キリストに従い、共助会に生きた 三人の女性の問題意識と我々への課題 藤 孝

正月明け9・10日に修養会後半部が、コロナオミクロン株の急激な流行の兆しがみられる中で開催されました。そのために早天礼拝説教担当の阿部真希子さんとシンポジウム④発題担当の荒川朋子さんは欠席されましたが、提出されていたレポートを司会者が代読し、それぞれが感想や意見を述べ合う形式で行われました。

荒川朋子さんは、共助会員として戦前戦後を生きられた三人の女性―山本(櫛田)孝、山田松苗、沢崎良子さんの歴史を共助に発表された文章を辿りながら描き出されました。戦前にあっては職業を持った女性が信仰生活を続けていくことがいかに困難で大変なことであり「会社勤めの繁忙と病身と信仰生活と誘惑との苦闘の中にもがいていた数年は、1週間の戦いに疲れ果てた土曜日の晩、明日の日曜は魂の憩いよりもひたすら身体の休みを希う私でした。」との櫛田さんの表現は、悲痛な魂の叫び声として今でも迫るものがあります。そのようなときに森先生との出会いは、「先生の魂に粘り着くような伝道愛」に支えられ、十字架を棄てることなく生きられたことへの感謝を述べられています。

荒川さんもアジア学院の職員としての働きと、家庭生活と信仰生活とを続けていく困難さを櫛田さんと同じように経験される中で共助会との出会いへと導かれ、また森明以来の「魂に粘り着くような伝道愛」による人格の触れ合いを確かなものとされていることを知りました。

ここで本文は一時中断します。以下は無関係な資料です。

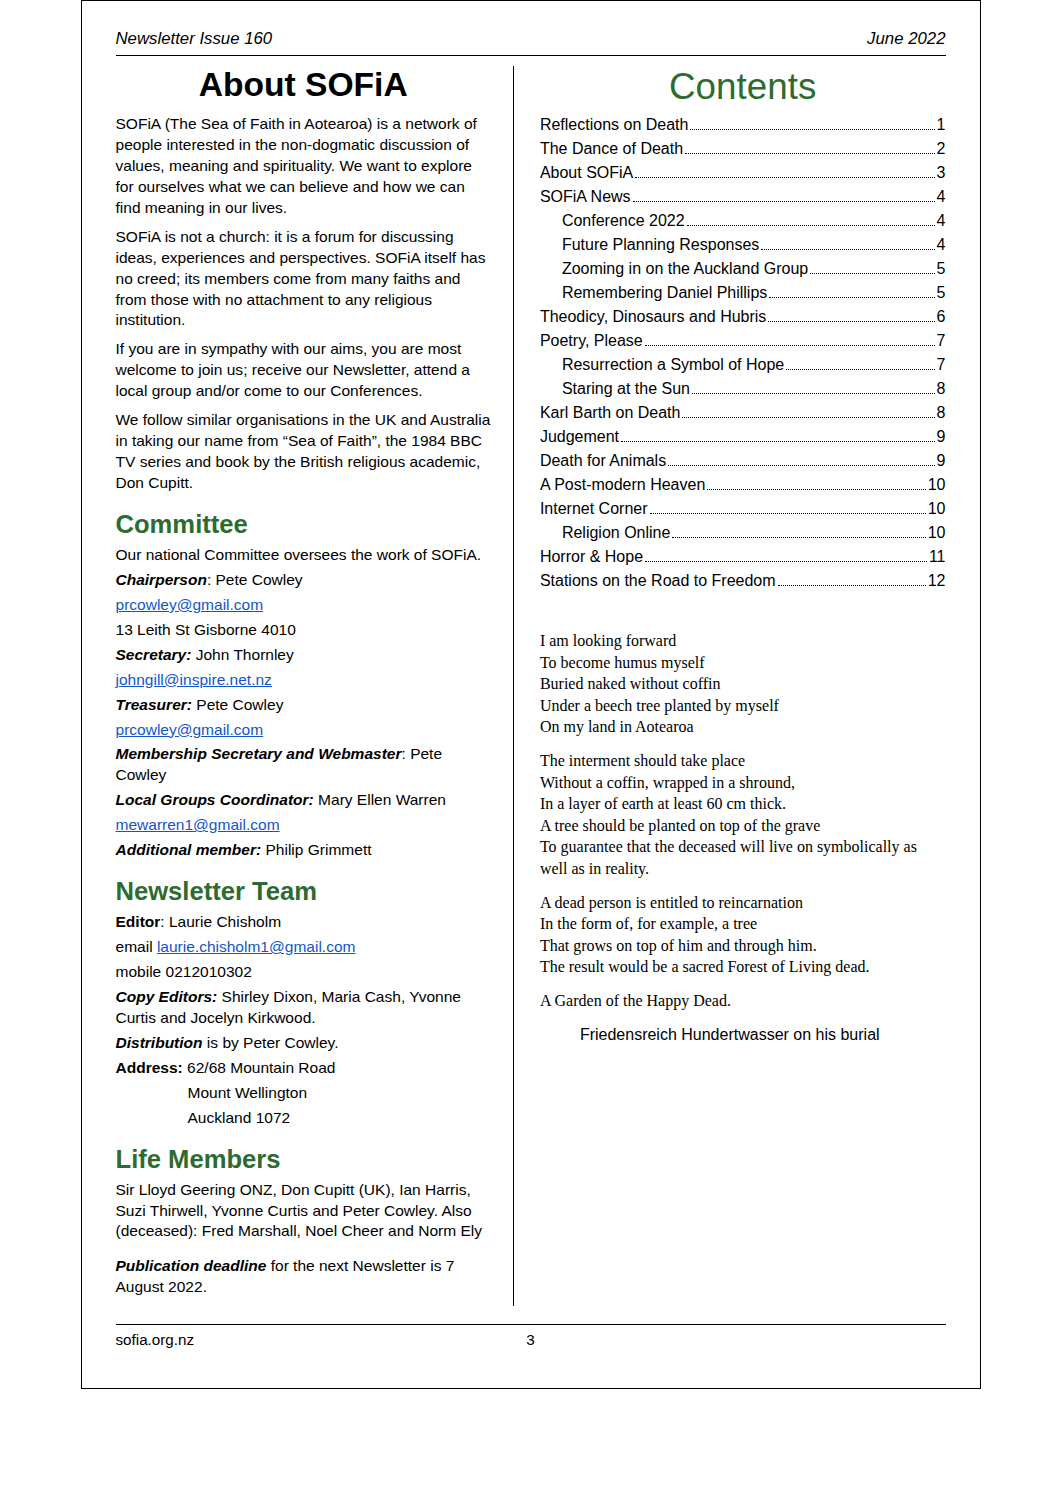Newsletter Issue 160
June 2022
About SOFiA
SOFiA (The Sea of Faith in Aotearoa) is a network of people interested in the non-dogmatic discussion of values, meaning and spirituality. We want to explore for ourselves what we can believe and how we can find meaning in our lives.
SOFiA is not a church: it is a forum for discussing ideas, experiences and perspectives. SOFiA itself has no creed; its members come from many faiths and from those with no attachment to any religious institution.
If you are in sympathy with our aims, you are most welcome to join us; receive our Newsletter, attend a local group and/or come to our Conferences.
We follow similar organisations in the UK and Australia in taking our name from “Sea of Faith”, the 1984 BBC TV series and book by the British religious academic, Don Cupitt.
Committee
Our national Committee oversees the work of SOFiA.
Chairperson: Pete Cowley
prcowley@gmail.com
13 Leith St Gisborne 4010
Secretary: John Thornley
johngill@inspire.net.nz
Treasurer: Pete Cowley
prcowley@gmail.com
Membership Secretary and Webmaster: Pete Cowley
Local Groups Coordinator: Mary Ellen Warren
mewarren1@gmail.com
Additional member: Philip Grimmett
Newsletter Team
Editor: Laurie Chisholm
email laurie.chisholm1@gmail.com
mobile 0212010302
Copy Editors: Shirley Dixon, Maria Cash, Yvonne Curtis and Jocelyn Kirkwood.
Distribution is by Peter Cowley.
Address: 62/68 Mountain Road
Mount Wellington
Auckland 1072
Life Members
Sir Lloyd Geering ONZ, Don Cupitt (UK), Ian Harris, Suzi Thirwell, Yvonne Curtis and Peter Cowley. Also (deceased): Fred Marshall, Noel Cheer and Norm Ely
Publication deadline for the next Newsletter is 7 August 2022.
Contents
Reflections on Death 1
The Dance of Death 2
About SOFiA 3
SOFiA News 4
Conference 2022 4
Future Planning Responses 4
Zooming in on the Auckland Group 5
Remembering Daniel Phillips 5
Theodicy, Dinosaurs and Hubris 6
Poetry, Please 7
Resurrection a Symbol of Hope 7
Staring at the Sun 8
Karl Barth on Death 8
Judgement 9
Death for Animals 9
A Post-modern Heaven 10
Internet Corner 10
Religion Online 10
Horror & Hope 11
Stations on the Road to Freedom 12
I am looking forward
To become humus myself
Buried naked without coffin
Under a beech tree planted by myself
On my land in Aotearoa
The interment should take place
Without a coffin, wrapped in a shround,
In a layer of earth at least 60 cm thick.
A tree should be planted on top of the grave
To guarantee that the deceased will live on symbolically as well as in reality.
A dead person is entitled to reincarnation
In the form of, for example, a tree
That grows on top of him and through him.
The result would be a sacred Forest of Living dead.
A Garden of the Happy Dead.
Friedensreich Hundertwasser on his burial
sofia.org.nz
3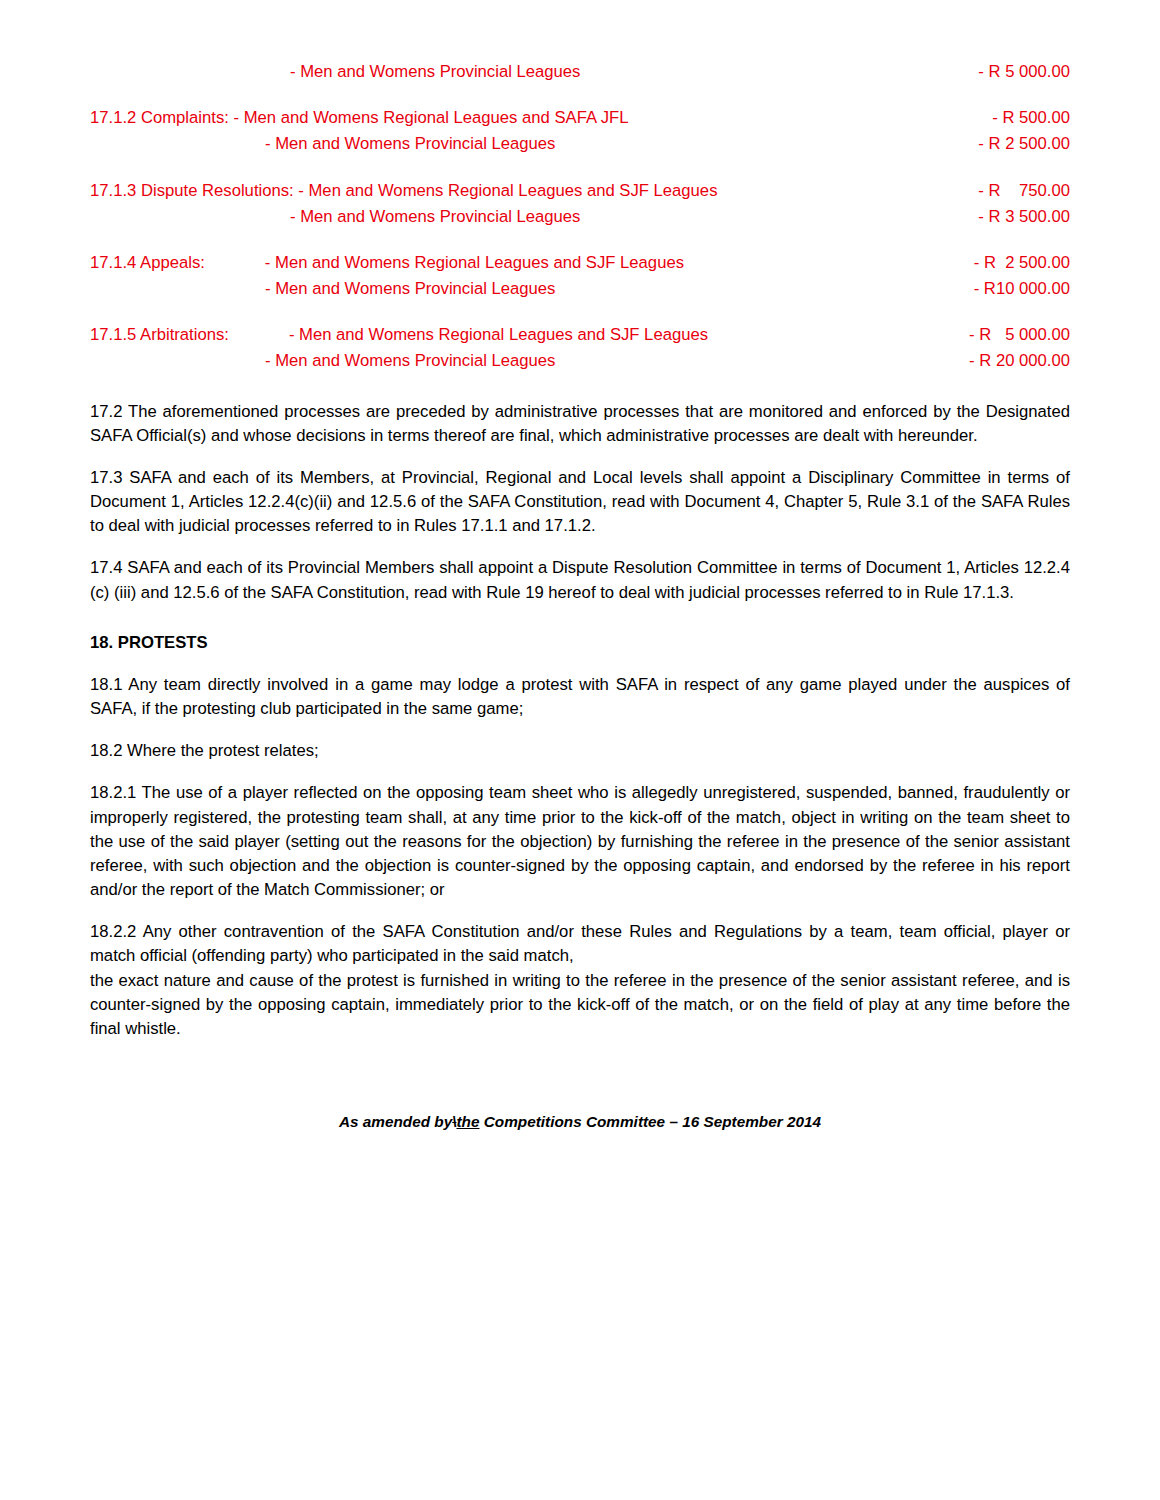- Men and Womens Provincial Leagues - R 5 000.00
17.1.2 Complaints: - Men and Womens Regional Leagues and SAFA JFL - R 500.00
- Men and Womens Provincial Leagues - R 2 500.00
17.1.3 Dispute Resolutions: - Men and Womens Regional Leagues and SJF Leagues - R 750.00
- Men and Womens Provincial Leagues - R 3 500.00
17.1.4 Appeals: - Men and Womens Regional Leagues and SJF Leagues - R 2 500.00
- Men and Womens Provincial Leagues - R10 000.00
17.1.5 Arbitrations: - Men and Womens Regional Leagues and SJF Leagues - R 5 000.00
- Men and Womens Provincial Leagues - R 20 000.00
17.2 The aforementioned processes are preceded by administrative processes that are monitored and enforced by the Designated SAFA Official(s) and whose decisions in terms thereof are final, which administrative processes are dealt with hereunder.
17.3 SAFA and each of its Members, at Provincial, Regional and Local levels shall appoint a Disciplinary Committee in terms of Document 1, Articles 12.2.4(c)(ii) and 12.5.6 of the SAFA Constitution, read with Document 4, Chapter 5, Rule 3.1 of the SAFA Rules to deal with judicial processes referred to in Rules 17.1.1 and 17.1.2.
17.4 SAFA and each of its Provincial Members shall appoint a Dispute Resolution Committee in terms of Document 1, Articles 12.2.4 (c) (iii) and 12.5.6 of the SAFA Constitution, read with Rule 19 hereof to deal with judicial processes referred to in Rule 17.1.3.
18. PROTESTS
18.1 Any team directly involved in a game may lodge a protest with SAFA in respect of any game played under the auspices of SAFA, if the protesting club participated in the same game;
18.2 Where the protest relates;
18.2.1 The use of a player reflected on the opposing team sheet who is allegedly unregistered, suspended, banned, fraudulently or improperly registered, the protesting team shall, at any time prior to the kick-off of the match, object in writing on the team sheet to the use of the said player (setting out the reasons for the objection) by furnishing the referee in the presence of the senior assistant referee, with such objection and the objection is counter-signed by the opposing captain, and endorsed by the referee in his report and/or the report of the Match Commissioner; or
18.2.2 Any other contravention of the SAFA Constitution and/or these Rules and Regulations by a team, team official, player or match official (offending party) who participated in the said match,
the exact nature and cause of the protest is furnished in writing to the referee in the presence of the senior assistant referee, and is counter-signed by the opposing captain, immediately prior to the kick-off of the match, or on the field of play at any time before the final whistle.
As amended by\the Competitions Committee – 16 September 2014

沢崎良子さんは、夫の堅造さんが、祖国の罪の贖いの一端になりたいと願った蒙古伝道に、お子さんと共に渡られましたが、終戦直後に堅造さんとは生き別れになって日本に戻られ、戦後を一人で家庭を守られ生き抜く激動の人生を歩まれました。帰国後に中学校の先生になられましたが、公立中学の先生への伝道は、ほとんど不可能に近いと考えられていましたが「今日も昨日も神無き人々の中に生きていこうと思う。神の恵みの御手と友の祈りの支えを信じて。」と書かれています。そして中国、韓国、東南アジアへの人々に負うべき罪の負い目を、日本人の信仰者は負っていないと反省を促されています。「私たちはどうすればよいのか、教えていただきたいと思います。」という言葉に、荒川さんは、沢崎さんの願いには、「アジアの国々との和解を願って創られたアジア学院の建学の精神が通じるものがあるように感じます。」と応えられています。私はこの文章に、今まで全く違うところで生きてこられた、荒川さんの信仰者としての応答が共助会の友としての繋がりの中で明らかにされていると思いました。

さらに現在の共助会への課題として「1アジアとの対話、和解への取り組、2ジェンダー平等についての向き合い方、3学生伝道をどうするか」という問題提起をされています。

その中に描かれた水俣病の患者さんが最も苦しんでいる時も、分断されてどうにもならない時も「宗教はなーんもせんかった。」という患者さんの絶望した口調で語られていたという言葉が、今も耳に残っています。